The oil price hit record lows, dipping below $20 (R353) per barrel early yesterday before claiming back some lost ground.

Traders continued to bet that the combination of widespread lockdowns across the globe and the breakdown of the Saudi Arabia-Russia stand-off would continue to weigh on prices.

The Saudi Arabia-Russia price war is showing no signs of abating.

Brent crude fell 8.94percent to $22.83 per barrel during afternoon trade before closing at $22.60 per barrel at 5pm.

The US oil benchmark, West Texas Intermediate (WTI), lost more than 6percent and fell to $19.92 per barrel overnight before slightly recovering above $20.

On Friday, Brent spot prices declined 6.4percent to settle at $24.54 per barrel as oil demand concerns outweighed stimulus efforts by policymakers around the world.

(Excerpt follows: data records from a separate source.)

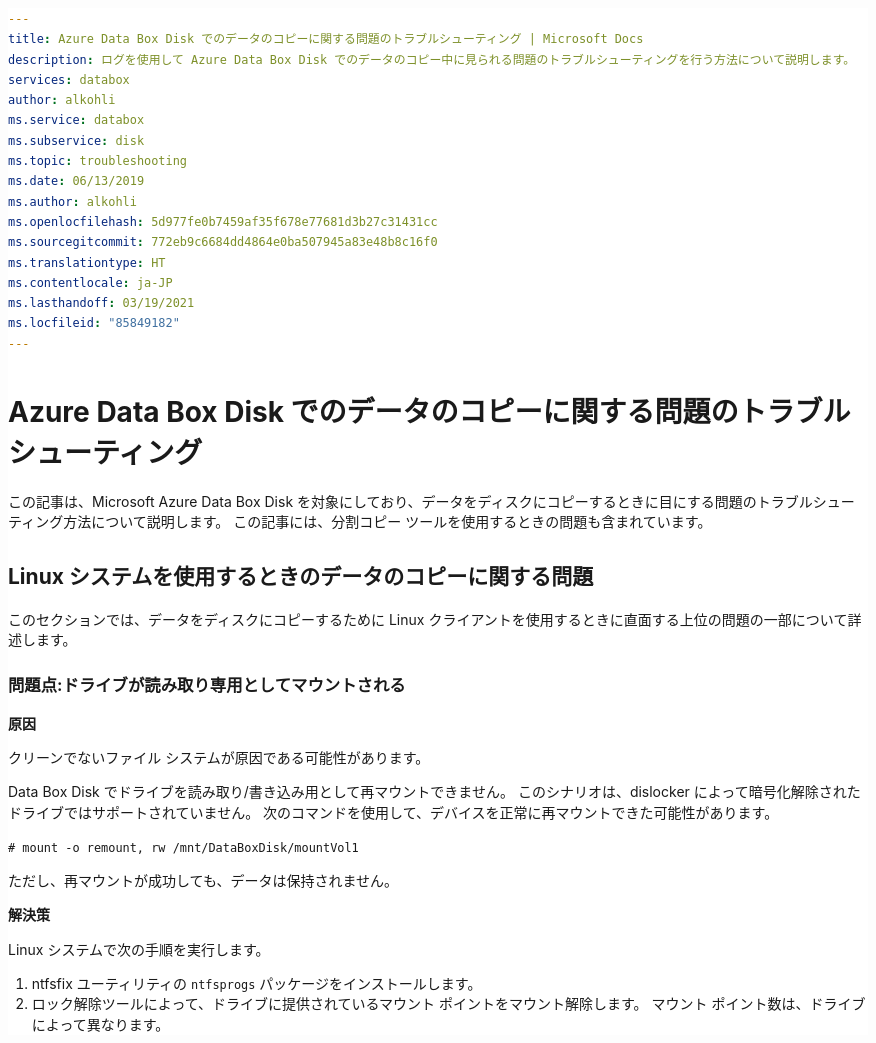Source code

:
 ```yaml
---
title: Azure Data Box Disk でのデータのコピーに関する問題のトラブルシューティング | Microsoft Docs
description: ログを使用して Azure Data Box Disk でのデータのコピー中に見られる問題のトラブルシューティングを行う方法について説明します。
services: databox
author: alkohli
ms.service: databox
ms.subservice: disk
ms.topic: troubleshooting
ms.date: 06/13/2019
ms.author: alkohli
ms.openlocfilehash: 5d977fe0b7459af35f678e77681d3b27c31431cc
ms.sourcegitcommit: 772eb9c6684dd4864e0ba507945a83e48b8c16f0
ms.translationtype: HT
ms.contentlocale: ja-JP
ms.lasthandoff: 03/19/2021
ms.locfileid: "85849182"
---
```

# <a name="troubleshoot-data-copy-issues-in-azure-data-box-disk"></a>Azure Data Box Disk でのデータのコピーに関する問題のトラブルシューティング

この記事は、Microsoft Azure Data Box Disk を対象にしており、データをディスクにコピーするときに目にする問題のトラブルシューティング方法について説明します。 この記事には、分割コピー ツールを使用するときの問題も含まれています。


## <a name="data-copy-issues-when-using-a-linux-system"></a>Linux システムを使用するときのデータのコピーに関する問題

このセクションでは、データをディスクにコピーするために Linux クライアントを使用するときに直面する上位の問題の一部について詳述します。

### <a name="issue-drive-getting-mounted-as-read-only"></a>問題点:ドライブが読み取り専用としてマウントされる
 
**原因** 

クリーンでないファイル システムが原因である可能性があります。

Data Box Disk でドライブを読み取り/書き込み用として再マウントできません。 このシナリオは、dislocker によって暗号化解除されたドライブではサポートされていません。 次のコマンドを使用して、デバイスを正常に再マウントできた可能性があります。

```
# mount -o remount, rw /mnt/DataBoxDisk/mountVol1
```

ただし、再マウントが成功しても、データは保持されません。

**解決策**

Linux システムで次の手順を実行します。

1. ntfsfix ユーティリティの `ntfsprogs` パッケージをインストールします。
2. ロック解除ツールによって、ドライブに提供されているマウント ポイントをマウント解除します。 マウント ポイント数は、ドライブによって異なります。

ActivTrades chief analyst Carlo Alberto de Casa said a clear fall below $20 would open space for further declines amid this massively bearish trend. “The weakness of stock markets is adding further bearish pressure on the oil price, with the WTI benchmark again approaching the psychological threshold of $20,” De Casa said.

“Markets are now betting that the crisis could be relatively long, and the barrel is the perfect asset to be shorted by traders.”

The global coronavirus pandemic continued to worsen yesterday with more than 740000 confirmed cases and more than 35000 deaths worldwide.

Oil prices have fallen sharply since the beginning of this month following a dispute between Saudi-Arabia and Russia over cutting oil supplies by 1.5million barrels a day as demand fell in China, the world's biggest importer of oil, due to the coronavirus pandemic.

The fall in demand has created a huge oil surplus that risks overwhelming storage capacity.

This will see the price of 95 octane petrol in South Africa decreasing by between R1.76 per litre and R1.88 per litre from tomorrow.

FXTM’s Hussein Sayed said it was widely believed that the oil surplus will reach 25million barrels a day by April, a level that could even make it difficult to find storage for this excess supply.

Sayed said although it was becoming unprofitable to higher cost producers, many of them are still hoping others shut off production first.

“This game of attrition is likely to drag prices even lower and even a price of $10 per barrel is no longer unimaginable. At such a level, higher cost producers will have no choice but to shut production,” Sayed said.

“However, long-term demand is what will determine where prices will be by year-end, and that will depend widely on how deep the recession will be and the shape of the recovery afterwards.”